From: John Cowan <xxxxxx@ccil.org>
Date: Tuesday, July 30, 2019 1:52 PM

On Mon, Jul 29, 2019 at 1:42 PM Lassi Kortela <xxxxxx@lassi.io> wrote:

- I would always leave out dot and dot-dot from the results

+1, even for the low-level open/read/close.  If you want . and .. it's easy to add them by hand.
 
However, sometimes you want [dot files].

Hence the flag.
 
[...]

I just commited a change to the SRFI incorporating all of the above, and changing the description to match the signature, read-directory returns a #f instead of an end-of-file object when it runs out of files:

(open-directory dir [dot-files?])     →     directory-object         (procedure) 
(read-directory directory-object)     →     string or #f         (procedure) 
(close-directory directory-object)     →     undefined         (procedure) 
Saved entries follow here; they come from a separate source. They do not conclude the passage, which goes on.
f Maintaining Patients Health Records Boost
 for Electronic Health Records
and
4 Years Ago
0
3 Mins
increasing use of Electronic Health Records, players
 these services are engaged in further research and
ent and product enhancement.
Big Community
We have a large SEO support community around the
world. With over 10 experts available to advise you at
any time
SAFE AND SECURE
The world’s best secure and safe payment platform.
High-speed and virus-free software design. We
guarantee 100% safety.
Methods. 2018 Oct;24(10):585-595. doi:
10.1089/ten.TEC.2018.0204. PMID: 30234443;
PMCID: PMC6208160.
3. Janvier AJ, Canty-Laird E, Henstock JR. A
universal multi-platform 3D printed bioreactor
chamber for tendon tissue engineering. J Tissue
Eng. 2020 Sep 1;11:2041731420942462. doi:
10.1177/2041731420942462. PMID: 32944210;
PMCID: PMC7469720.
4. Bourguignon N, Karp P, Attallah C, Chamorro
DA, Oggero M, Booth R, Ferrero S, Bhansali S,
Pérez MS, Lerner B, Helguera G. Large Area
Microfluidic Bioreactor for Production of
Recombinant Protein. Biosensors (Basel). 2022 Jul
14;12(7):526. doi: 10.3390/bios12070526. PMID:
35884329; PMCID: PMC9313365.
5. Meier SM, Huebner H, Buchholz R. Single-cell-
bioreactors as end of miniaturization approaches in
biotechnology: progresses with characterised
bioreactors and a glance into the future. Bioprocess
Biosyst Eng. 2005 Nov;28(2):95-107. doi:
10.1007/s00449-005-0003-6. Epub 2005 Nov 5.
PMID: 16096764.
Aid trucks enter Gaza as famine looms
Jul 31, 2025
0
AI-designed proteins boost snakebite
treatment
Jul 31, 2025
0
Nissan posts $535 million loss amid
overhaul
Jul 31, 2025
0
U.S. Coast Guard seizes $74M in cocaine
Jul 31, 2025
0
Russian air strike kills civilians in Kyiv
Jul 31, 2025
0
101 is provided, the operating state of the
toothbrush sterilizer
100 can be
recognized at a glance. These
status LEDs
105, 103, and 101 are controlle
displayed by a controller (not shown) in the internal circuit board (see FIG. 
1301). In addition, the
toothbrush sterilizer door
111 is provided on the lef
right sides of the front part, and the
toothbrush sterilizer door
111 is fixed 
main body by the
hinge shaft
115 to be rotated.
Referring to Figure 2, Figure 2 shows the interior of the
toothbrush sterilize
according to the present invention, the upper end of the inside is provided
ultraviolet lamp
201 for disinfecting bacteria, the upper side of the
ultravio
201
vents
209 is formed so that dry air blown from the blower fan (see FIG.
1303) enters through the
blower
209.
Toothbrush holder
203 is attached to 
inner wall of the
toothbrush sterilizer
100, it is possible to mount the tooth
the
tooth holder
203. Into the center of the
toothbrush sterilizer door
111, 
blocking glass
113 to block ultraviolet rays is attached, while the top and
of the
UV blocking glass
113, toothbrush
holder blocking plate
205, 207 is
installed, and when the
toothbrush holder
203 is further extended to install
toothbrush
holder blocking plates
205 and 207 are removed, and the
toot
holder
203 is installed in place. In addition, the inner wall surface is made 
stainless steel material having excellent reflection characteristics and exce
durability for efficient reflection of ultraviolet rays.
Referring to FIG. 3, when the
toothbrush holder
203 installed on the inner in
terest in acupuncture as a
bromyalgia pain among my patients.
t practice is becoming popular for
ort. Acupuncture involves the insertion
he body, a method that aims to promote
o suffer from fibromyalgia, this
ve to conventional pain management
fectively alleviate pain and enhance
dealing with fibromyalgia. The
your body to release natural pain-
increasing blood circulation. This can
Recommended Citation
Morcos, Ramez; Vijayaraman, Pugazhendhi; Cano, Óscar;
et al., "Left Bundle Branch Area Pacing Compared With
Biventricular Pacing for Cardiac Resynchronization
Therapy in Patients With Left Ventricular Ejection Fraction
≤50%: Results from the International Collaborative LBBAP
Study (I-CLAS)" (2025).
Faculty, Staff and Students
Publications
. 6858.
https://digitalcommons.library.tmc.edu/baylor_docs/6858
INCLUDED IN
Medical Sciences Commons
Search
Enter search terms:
These functions implement an interface to the opendir()/ readdir()/ closedir() family of functions for processing directories.
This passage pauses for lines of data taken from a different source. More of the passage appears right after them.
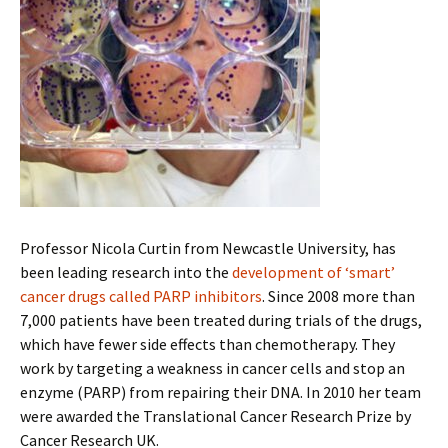
Professor Nicola Curtin from Newcastle University, has
been leading research into the
development of ‘smart’
cancer drugs called PARP inhibitors
. Since 2008 more than
7,000 patients have been treated during trials of the drugs,
which have fewer side effects than chemotherapy. They
work by targeting a weakness in cancer cells and stop an
enzyme (PARP) from repairing their DNA. In 2010 her team
were awarded the Translational Cancer Research Prize by
Cancer Research UK.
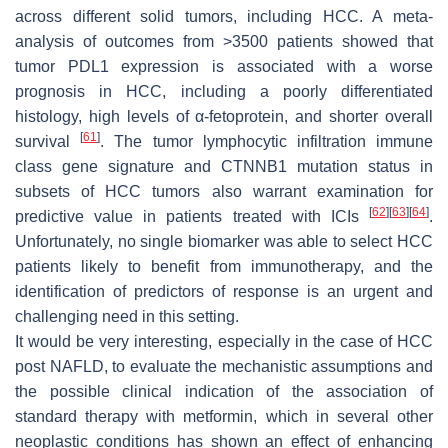
across different solid tumors, including HCC. A meta-
analysis of outcomes from >3500 patients showed that
tumor PDL1 expression is associated with a worse
prognosis in HCC, including a poorly differentiated
histology, high levels of α-fetoprotein, and shorter overall
[
61
]
survival
. The tumor lymphocytic infiltration immune
class gene signature and CTNNB1 mutation status in
subsets of HCC tumors also warrant examination for
[
62
]
[
63
]
[
64
]
predictive value in patients treated with ICIs
.
Unfortunately, no single biomarker was able to select HCC
patients likely to benefit from immunotherapy, and the
identification of predictors of response is an urgent and
challenging need in this setting.
It would be very interesting, especially in the case of HCC
post NAFLD, to evaluate the mechanistic assumptions and
the possible clinical indication of the association of
standard therapy with metformin, which in several other
neoplastic conditions has shown an effect of enhancing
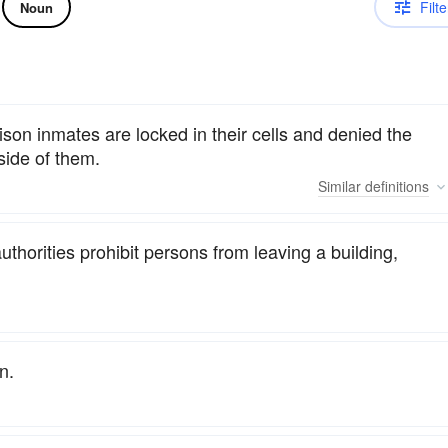
Filte
Noun
son inmates are locked in their cells and denied the
tside of them.
Similar
definitions
horities prohibit persons from leaving a building,
n.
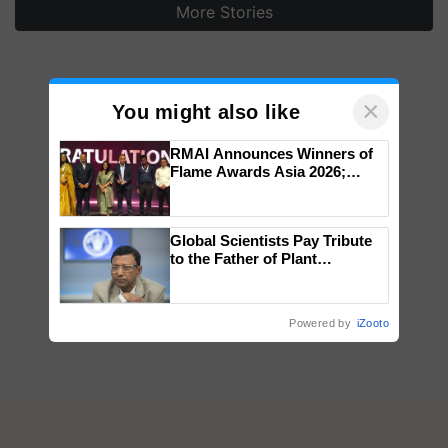
More Stories
×
You might also like
RMAI Announces Winners of
Flame Awards Asia 2026;
Impact Communications Tops
Medal Tally, UltraTech Cement
wins Client of the Year
Global Scientists Pay Tribute
honours
to the Father of Plant
Genomics in India, Prof.
Chittaranjan Kole
Powered by
iZooto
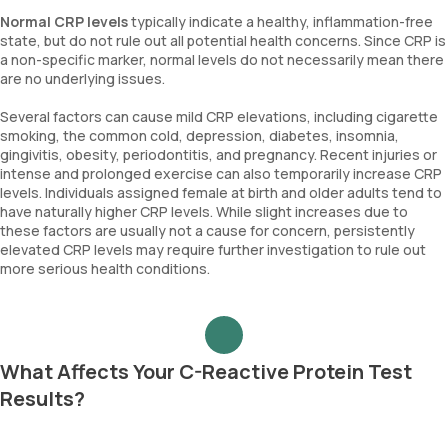
Normal CRP levels
typically indicate a healthy, inflammation-free
state, but do not rule out all potential health concerns. Since CRP is
a non-specific marker, normal levels do not necessarily mean there
are no underlying issues.
Several factors can cause mild CRP elevations, including cigarette
smoking, the common cold, depression, diabetes, insomnia,
gingivitis, obesity, periodontitis, and pregnancy. Recent injuries or
intense and prolonged exercise can also temporarily increase CRP
levels. Individuals assigned female at birth and older adults tend to
have naturally higher CRP levels. While slight increases due to
these factors are usually not a cause for concern, persistently
elevated CRP levels may require further investigation to rule out
more serious health conditions.
What Affects Your C-Reactive Protein Test
Results?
The open-directory procedure opens the directory with the specified pathname for reading, returning an opaque directory object. Then read-directory returns the name of the next available file, or #f if there are no more files. The dot-files? argument controls whether file names beginning with "." are returned. If it is #f, which is the default, they are not. The file names . and .. are never returned. Finally, close-directory closes a directory object.